How to Give a Good Toast
A toast is not just a useless tradition intended to embarrass or roast the celebrant, or worse, give an inexperienced public speaker a really tough time. It’s an opportunity to set the tone of the occasion, give a few wonderful insights on the celebrant, and exhort all guests to celebrate in honor of those they are toasting to.
It’s definitely a part of a ceremony that guests have begun to look forward to. Thus, if you are given the privilege of offering a toast, it is important to learn the proper etiquette and prepare for it days in advance, even if it only entails about three sentences.
Below are some DO’s when offering toasts:
DO wait for your turn. Wait for the host to call on you before you say your piece.
DO stand up. Unless you are toasting in front of a very small group of people, you have to stand up to be recognized. It will also help quiet a rowdy crowd and call their attention.
DO make sure everyone has a glass to raise before making the toast. It’s okay to use a non-alcoholic beverage, but never use water to toast as it is deemed bad luck to do so.
DO use a microphone if you have to. It’s pretty tricky to say something sweet and nice at the top of your voice so those at the other end of the hall can hear you.
DO introduce yourself briefly if not all the guests know you that well.
DO keep it short. Anecdotes should only be told by professional stand-up comedians or celebrities who will definitely catch the crowd’s attention no matter what they say. But if you’re new to giving toasts, limit it to around three sentences only. Any longer and the crowd will start being restless.
DO personalize your message. It’s better to have a prepared toast rather than speak off the cuff, but don’t extract a cookie-cutter toast, either. Try composing one especially tailored for the celebrant/s in an inspired moment and rehearse in front of family and friends. Ask them to be honest in evaluating it. If it falls flat, come up with another. You can also use a fitting quote to end your short speech.

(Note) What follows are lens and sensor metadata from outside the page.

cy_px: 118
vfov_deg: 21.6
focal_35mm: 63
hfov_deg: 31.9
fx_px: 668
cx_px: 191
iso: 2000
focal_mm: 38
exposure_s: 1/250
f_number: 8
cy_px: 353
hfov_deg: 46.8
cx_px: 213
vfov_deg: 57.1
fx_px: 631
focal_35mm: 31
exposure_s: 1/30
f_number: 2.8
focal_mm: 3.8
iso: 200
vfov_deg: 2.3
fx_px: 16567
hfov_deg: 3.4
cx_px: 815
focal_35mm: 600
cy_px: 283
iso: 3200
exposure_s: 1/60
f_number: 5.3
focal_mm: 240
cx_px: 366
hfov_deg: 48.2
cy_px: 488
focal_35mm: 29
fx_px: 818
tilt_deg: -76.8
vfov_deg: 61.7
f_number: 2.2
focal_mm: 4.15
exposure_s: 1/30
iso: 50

DO say something nice. If you need to give a brief roast to break the ice, then by all means do so. But always say something flattering (but sincere) in the end.

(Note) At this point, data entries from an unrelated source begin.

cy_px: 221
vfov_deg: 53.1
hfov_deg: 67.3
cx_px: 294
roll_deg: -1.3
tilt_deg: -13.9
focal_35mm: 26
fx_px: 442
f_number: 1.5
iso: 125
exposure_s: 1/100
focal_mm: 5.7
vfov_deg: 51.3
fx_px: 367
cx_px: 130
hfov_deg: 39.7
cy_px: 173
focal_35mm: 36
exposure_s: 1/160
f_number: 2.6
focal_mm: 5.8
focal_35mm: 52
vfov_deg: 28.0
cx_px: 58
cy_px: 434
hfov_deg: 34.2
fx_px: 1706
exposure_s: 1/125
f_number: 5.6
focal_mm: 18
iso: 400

DO make eye contact. Some people become so nervous that they stare at the ceiling, into the wine glass, on the floor, or straight at the camera when giving a toast. The proper thing to do is to make eye contact with the guests, not focusing on anyone in particular for a long time but randomly sweeping the room, and then end it by making eye contact with the person or people you’re toasting.
And here are some DON’Ts:
DON’T get drunk. Some people take a few sips of wine to help them loosen up before the toast, but overdoing it can slur your words and make you say something you weren’t planning on saying.
DON’T embarrass the celebrant. There’s a fine line between a roast and a secret that only the two of you should know about.
DON’T give a tired or inappropriate shoutout at the end. A simple “Cheers!” or “To the groom and bride!” will suffice.